◆ DIRECTIONS:
Look through the data for the string "name". Copy every line where it is found.

─── RECORDS TO USE ───

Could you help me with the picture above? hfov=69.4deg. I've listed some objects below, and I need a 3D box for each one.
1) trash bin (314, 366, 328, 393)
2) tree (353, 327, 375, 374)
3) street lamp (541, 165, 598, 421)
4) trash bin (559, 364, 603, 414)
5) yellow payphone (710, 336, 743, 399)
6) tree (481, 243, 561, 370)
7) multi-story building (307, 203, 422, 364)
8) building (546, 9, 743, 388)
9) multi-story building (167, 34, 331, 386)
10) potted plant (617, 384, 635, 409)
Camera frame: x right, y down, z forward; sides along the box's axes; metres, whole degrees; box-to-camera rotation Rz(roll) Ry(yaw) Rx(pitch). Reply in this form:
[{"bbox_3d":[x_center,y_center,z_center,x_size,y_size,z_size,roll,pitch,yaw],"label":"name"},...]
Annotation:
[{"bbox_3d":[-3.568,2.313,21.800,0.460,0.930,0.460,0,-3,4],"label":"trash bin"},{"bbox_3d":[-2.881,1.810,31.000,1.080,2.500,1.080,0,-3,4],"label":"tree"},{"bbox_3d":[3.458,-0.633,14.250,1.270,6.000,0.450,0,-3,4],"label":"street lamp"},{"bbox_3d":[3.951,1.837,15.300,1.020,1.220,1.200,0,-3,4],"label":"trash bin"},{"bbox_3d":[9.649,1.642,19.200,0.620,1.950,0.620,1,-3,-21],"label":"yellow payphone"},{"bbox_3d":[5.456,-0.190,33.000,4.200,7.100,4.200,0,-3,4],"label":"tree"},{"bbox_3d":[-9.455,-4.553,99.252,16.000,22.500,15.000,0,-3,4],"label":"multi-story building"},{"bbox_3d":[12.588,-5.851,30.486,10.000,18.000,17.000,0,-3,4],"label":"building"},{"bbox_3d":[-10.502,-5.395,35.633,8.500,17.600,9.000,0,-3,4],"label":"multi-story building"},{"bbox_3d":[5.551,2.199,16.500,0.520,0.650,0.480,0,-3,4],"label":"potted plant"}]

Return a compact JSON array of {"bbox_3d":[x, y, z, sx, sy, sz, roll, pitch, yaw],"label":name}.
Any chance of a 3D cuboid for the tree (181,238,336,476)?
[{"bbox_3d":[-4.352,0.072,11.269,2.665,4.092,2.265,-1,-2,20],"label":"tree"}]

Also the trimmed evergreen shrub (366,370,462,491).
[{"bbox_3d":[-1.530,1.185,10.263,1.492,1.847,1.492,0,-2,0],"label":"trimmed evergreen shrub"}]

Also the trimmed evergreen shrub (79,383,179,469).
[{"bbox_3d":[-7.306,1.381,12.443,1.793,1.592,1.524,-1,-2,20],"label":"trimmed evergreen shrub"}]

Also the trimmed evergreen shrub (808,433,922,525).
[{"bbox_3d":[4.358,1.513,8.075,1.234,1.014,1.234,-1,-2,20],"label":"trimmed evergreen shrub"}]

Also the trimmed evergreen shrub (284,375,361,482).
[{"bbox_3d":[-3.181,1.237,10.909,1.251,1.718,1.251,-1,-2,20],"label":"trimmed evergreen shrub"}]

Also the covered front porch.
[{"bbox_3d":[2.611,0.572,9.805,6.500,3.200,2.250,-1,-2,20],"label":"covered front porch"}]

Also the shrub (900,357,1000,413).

───

◆ SOLUTION TO THIS TASK:
[{"bbox_3d":[x_center,y_center,z_center,x_size,y_size,z_size,roll,pitch,yaw],"label":"name"},...]
Return a compact JSON array of {"bbox_3d":[x, y, z, sx, sy, sz, roll, pitch, yaw],"label":name}.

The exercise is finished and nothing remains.